For this exercise, transcribe all the records below exactly.

» Stored items:
=== Section Start ===

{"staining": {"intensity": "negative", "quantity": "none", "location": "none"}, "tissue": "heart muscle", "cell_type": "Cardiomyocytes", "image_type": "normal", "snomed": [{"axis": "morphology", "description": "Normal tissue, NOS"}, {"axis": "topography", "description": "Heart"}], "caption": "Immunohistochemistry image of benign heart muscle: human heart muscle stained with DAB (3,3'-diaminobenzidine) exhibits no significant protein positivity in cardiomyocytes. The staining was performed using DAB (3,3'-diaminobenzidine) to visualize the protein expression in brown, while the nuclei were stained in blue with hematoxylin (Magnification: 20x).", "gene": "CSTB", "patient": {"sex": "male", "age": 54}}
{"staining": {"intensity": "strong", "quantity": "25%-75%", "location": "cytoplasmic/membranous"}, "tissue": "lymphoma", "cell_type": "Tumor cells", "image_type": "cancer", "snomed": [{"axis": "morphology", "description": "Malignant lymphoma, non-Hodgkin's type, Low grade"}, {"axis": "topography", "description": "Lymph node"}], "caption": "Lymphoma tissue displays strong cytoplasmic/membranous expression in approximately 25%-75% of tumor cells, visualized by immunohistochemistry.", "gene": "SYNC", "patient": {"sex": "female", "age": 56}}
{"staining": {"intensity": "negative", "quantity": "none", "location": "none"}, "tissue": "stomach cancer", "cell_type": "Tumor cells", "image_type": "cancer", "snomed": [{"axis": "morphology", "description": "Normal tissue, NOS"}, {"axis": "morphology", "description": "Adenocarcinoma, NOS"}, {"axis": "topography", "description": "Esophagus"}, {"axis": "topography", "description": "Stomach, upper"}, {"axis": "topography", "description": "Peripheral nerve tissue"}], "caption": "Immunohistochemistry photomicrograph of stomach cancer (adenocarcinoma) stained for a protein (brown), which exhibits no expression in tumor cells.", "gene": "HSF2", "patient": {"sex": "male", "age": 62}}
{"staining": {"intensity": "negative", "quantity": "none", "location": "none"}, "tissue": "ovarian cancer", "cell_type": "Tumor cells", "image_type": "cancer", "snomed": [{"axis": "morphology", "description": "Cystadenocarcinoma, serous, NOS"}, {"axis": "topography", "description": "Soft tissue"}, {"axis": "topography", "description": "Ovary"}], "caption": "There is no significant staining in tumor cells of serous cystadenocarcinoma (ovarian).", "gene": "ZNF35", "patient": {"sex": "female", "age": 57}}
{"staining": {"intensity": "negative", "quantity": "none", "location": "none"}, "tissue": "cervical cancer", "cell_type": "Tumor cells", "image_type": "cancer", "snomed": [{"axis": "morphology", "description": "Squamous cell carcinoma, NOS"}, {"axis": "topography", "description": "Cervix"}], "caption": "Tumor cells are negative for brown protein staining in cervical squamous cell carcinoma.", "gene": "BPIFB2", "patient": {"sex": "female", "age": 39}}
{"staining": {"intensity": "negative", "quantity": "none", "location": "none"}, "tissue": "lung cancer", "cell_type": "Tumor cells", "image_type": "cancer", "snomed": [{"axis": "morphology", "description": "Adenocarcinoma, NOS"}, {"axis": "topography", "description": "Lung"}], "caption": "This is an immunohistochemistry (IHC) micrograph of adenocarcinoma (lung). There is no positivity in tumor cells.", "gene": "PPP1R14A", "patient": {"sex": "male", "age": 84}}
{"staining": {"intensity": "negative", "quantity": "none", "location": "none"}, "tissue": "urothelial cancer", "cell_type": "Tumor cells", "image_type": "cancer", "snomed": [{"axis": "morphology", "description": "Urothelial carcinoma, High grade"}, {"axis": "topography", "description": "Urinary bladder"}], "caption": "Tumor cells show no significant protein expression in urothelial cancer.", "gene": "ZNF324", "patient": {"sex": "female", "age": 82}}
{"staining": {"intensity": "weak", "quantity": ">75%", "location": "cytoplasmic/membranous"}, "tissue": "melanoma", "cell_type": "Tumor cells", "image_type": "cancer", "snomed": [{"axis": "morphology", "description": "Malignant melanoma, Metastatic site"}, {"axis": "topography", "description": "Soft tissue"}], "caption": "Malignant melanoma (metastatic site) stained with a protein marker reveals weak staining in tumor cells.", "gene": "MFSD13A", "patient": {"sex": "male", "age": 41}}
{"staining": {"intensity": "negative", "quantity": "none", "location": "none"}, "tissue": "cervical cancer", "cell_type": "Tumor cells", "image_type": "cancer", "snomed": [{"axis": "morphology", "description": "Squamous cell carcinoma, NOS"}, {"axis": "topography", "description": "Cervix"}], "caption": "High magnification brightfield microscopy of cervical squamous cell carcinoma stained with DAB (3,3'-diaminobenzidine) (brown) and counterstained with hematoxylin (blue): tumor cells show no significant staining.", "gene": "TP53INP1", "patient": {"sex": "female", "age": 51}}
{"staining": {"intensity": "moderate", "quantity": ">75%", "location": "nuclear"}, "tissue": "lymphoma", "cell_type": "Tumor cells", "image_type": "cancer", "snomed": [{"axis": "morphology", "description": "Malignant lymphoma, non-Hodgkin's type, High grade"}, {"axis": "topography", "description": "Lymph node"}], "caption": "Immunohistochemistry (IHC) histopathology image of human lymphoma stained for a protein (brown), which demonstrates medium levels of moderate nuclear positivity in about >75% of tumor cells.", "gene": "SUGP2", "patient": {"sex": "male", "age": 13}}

=== Section End ===

» Answer:
{"staining": {"intensity": "negative", "quantity": "none", "location": "none"}, "tissue": "heart muscle", "cell_type": "Cardiomyocytes", "image_type": "normal", "snomed": [{"axis": "morphology", "description": "Normal tissue, NOS"}, {"axis": "topography", "description": "Heart"}], "caption": "Immunohistochemistry image of benign heart muscle: human heart muscle stained with DAB (3,3'-diaminobenzidine) exhibits no significant protein positivity in cardiomyocytes. The staining was performed using DAB (3,3'-diaminobenzidine) to visualize the protein expression in brown, while the nuclei were stained in blue with hematoxylin (Magnification: 20x).", "gene": "CSTB", "patient": {"sex": "male", "age": 54}}
{"staining": {"intensity": "strong", "quantity": "25%-75%", "location": "cytoplasmic/membranous"}, "tissue": "lymphoma", "cell_type": "Tumor cells", "image_type": "cancer", "snomed": [{"axis": "morphology", "description": "Malignant lymphoma, non-Hodgkin's type, Low grade"}, {"axis": "topography", "description": "Lymph node"}], "caption": "Lymphoma tissue displays strong cytoplasmic/membranous expression in approximately 25%-75% of tumor cells, visualized by immunohistochemistry.", "gene": "SYNC", "patient": {"sex": "female", "age": 56}}
{"staining": {"intensity": "negative", "quantity": "none", "location": "none"}, "tissue": "stomach cancer", "cell_type": "Tumor cells", "image_type": "cancer", "snomed": [{"axis": "morphology", "description": "Normal tissue, NOS"}, {"axis": "morphology", "description": "Adenocarcinoma, NOS"}, {"axis": "topography", "description": "Esophagus"}, {"axis": "topography", "description": "Stomach, upper"}, {"axis": "topography", "description": "Peripheral nerve tissue"}], "caption": "Immunohistochemistry photomicrograph of stomach cancer (adenocarcinoma) stained for a protein (brown), which exhibits no expression in tumor cells.", "gene": "HSF2", "patient": {"sex": "male", "age": 62}}
{"staining": {"intensity": "negative", "quantity": "none", "location": "none"}, "tissue": "ovarian cancer", "cell_type": "Tumor cells", "image_type": "cancer", "snomed": [{"axis": "morphology", "description": "Cystadenocarcinoma, serous, NOS"}, {"axis": "topography", "description": "Soft tissue"}, {"axis": "topography", "description": "Ovary"}], "caption": "There is no significant staining in tumor cells of serous cystadenocarcinoma (ovarian).", "gene": "ZNF35", "patient": {"sex": "female", "age": 57}}
{"staining": {"intensity": "negative", "quantity": "none", "location": "none"}, "tissue": "cervical cancer", "cell_type": "Tumor cells", "image_type": "cancer", "snomed": [{"axis": "morphology", "description": "Squamous cell carcinoma, NOS"}, {"axis": "topography", "description": "Cervix"}], "caption": "Tumor cells are negative for brown protein staining in cervical squamous cell carcinoma.", "gene": "BPIFB2", "patient": {"sex": "female", "age": 39}}
{"staining": {"intensity": "negative", "quantity": "none", "location": "none"}, "tissue": "lung cancer", "cell_type": "Tumor cells", "image_type": "cancer", "snomed": [{"axis": "morphology", "description": "Adenocarcinoma, NOS"}, {"axis": "topography", "description": "Lung"}], "caption": "This is an immunohistochemistry (IHC) micrograph of adenocarcinoma (lung). There is no positivity in tumor cells.", "gene": "PPP1R14A", "patient": {"sex": "male", "age": 84}}
{"staining": {"intensity": "negative", "quantity": "none", "location": "none"}, "tissue": "urothelial cancer", "cell_type": "Tumor cells", "image_type": "cancer", "snomed": [{"axis": "morphology", "description": "Urothelial carcinoma, High grade"}, {"axis": "topography", "description": "Urinary bladder"}], "caption": "Tumor cells show no significant protein expression in urothelial cancer.", "gene": "ZNF324", "patient": {"sex": "female", "age": 82}}
{"staining": {"intensity": "weak", "quantity": ">75%", "location": "cytoplasmic/membranous"}, "tissue": "melanoma", "cell_type": "Tumor cells", "image_type": "cancer", "snomed": [{"axis": "morphology", "description": "Malignant melanoma, Metastatic site"}, {"axis": "topography", "description": "Soft tissue"}], "caption": "Malignant melanoma (metastatic site) stained with a protein marker reveals weak staining in tumor cells.", "gene": "MFSD13A", "patient": {"sex": "male", "age": 41}}
{"staining": {"intensity": "negative", "quantity": "none", "location": "none"}, "tissue": "cervical cancer", "cell_type": "Tumor cells", "image_type": "cancer", "snomed": [{"axis": "morphology", "description": "Squamous cell carcinoma, NOS"}, {"axis": "topography", "description": "Cervix"}], "caption": "High magnification brightfield microscopy of cervical squamous cell carcinoma stained with DAB (3,3'-diaminobenzidine) (brown) and counterstained with hematoxylin (blue): tumor cells show no significant staining.", "gene": "TP53INP1", "patient": {"sex": "female", "age": 51}}
{"staining": {"intensity": "moderate", "quantity": ">75%", "location": "nuclear"}, "tissue": "lymphoma", "cell_type": "Tumor cells", "image_type": "cancer", "snomed": [{"axis": "morphology", "description": "Malignant lymphoma, non-Hodgkin's type, High grade"}, {"axis": "topography", "description": "Lymph node"}], "caption": "Immunohistochemistry (IHC) histopathology image of human lymphoma stained for a protein (brown), which demonstrates medium levels of moderate nuclear positivity in about >75% of tumor cells.", "gene": "SUGP2", "patient": {"sex": "male", "age": 13}}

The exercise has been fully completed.